She was told by one business owner that he watched a potential customer drive away without even getting out of the car, and without saying a word.
The civic association wants to band businesses together against that kind of erosion when it hosts a meeting for merchants Oct. 16 at 8:30 a.m. at Wing's restaurant, 2801 E. Main St.
Eastmoor is known for its strong housing stock and supportive family atmosphere, and Samuel and others want to keep it that way.
"It is important to an aging area to pay attention to retention" of customers and businesses, Samuel said.
The meeting is the next step after the association received approval in April from Columbus City Council for its redevelopment plan for Main and Broad streets.
The association wants to involve the 135 businesses on the two corridors, as well as neighboring establishments such as the Super Duper market and Gary Memorial Chapel on James Road.
Members have been spurred to focus attention on their own needs and potential as they watch the development taking place on Main Street in Bexley, to the west, and Whitehall, to the east.
Even the near east section of Main Street has seen its share of attention, with a police substation, health center, new lighting and banners complimenting new businesses in the area.
The goals of the Eastmoor effort are to strengthen existing businesses and to attract new investment by providing a safe and attractive environment. Residents have long complained about drugs and prostitution that persist, driving away homeowners and customers for local businesses.
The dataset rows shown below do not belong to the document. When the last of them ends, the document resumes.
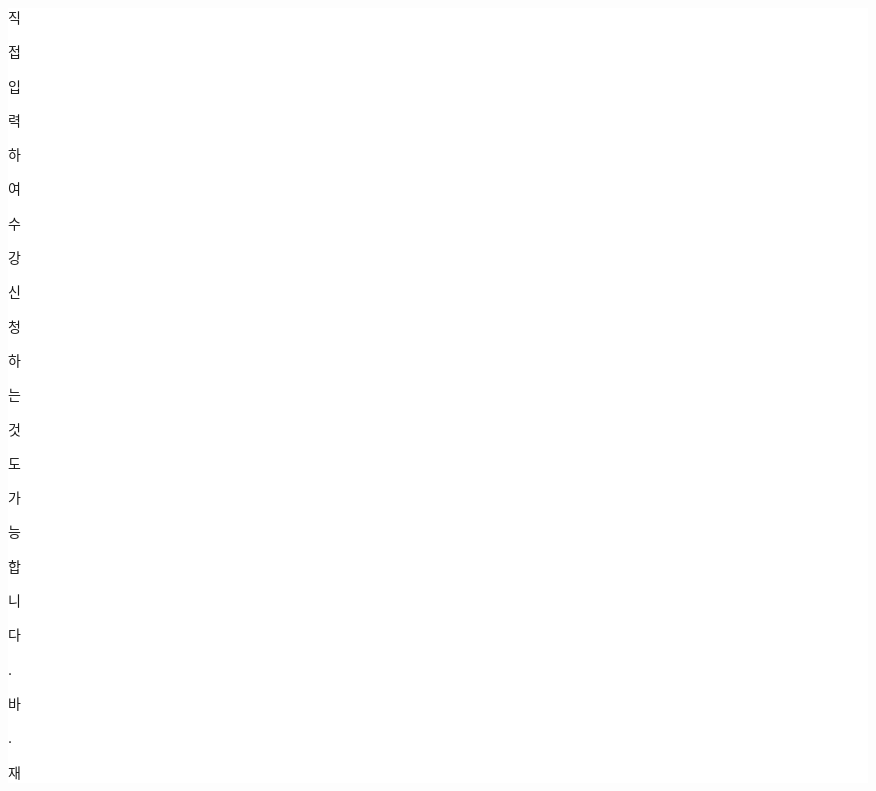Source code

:  

직

접

 

 

입

력

하

여

 

 

수

강

신

청

하

는

 

 

것




도

 

 

가

능

합

니

다

.




바

.

 

 

재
The group was successful in getting Motel One, identified as a magnet for crime, boarded up for a year.
Without a business association, "we're working from scratch," reported Samuel.
With the planning completed with the help of the Columbus development office, they are pretty much on their own, also, she added.
The first goal of the meeting is to establish an email block watch for business owners to communicate with each other.
While owners face similar issues, everybody feels like they are on their own unless they talk to each other, Samuel said.
The participants will also discuss the results of a survey mailed to business owners on such issues as crime and the enforcement of city codes.
It is important for the area to look after itself and have a voice, Samuel urged. She noted that the number of code enforcement officers has been reduced by 30 percent, and the city is also short of police officers.
Having strong neighborhoods benefits the entire city, Samuel believes. "I think they have forgotten that neighborhoods are economic engines."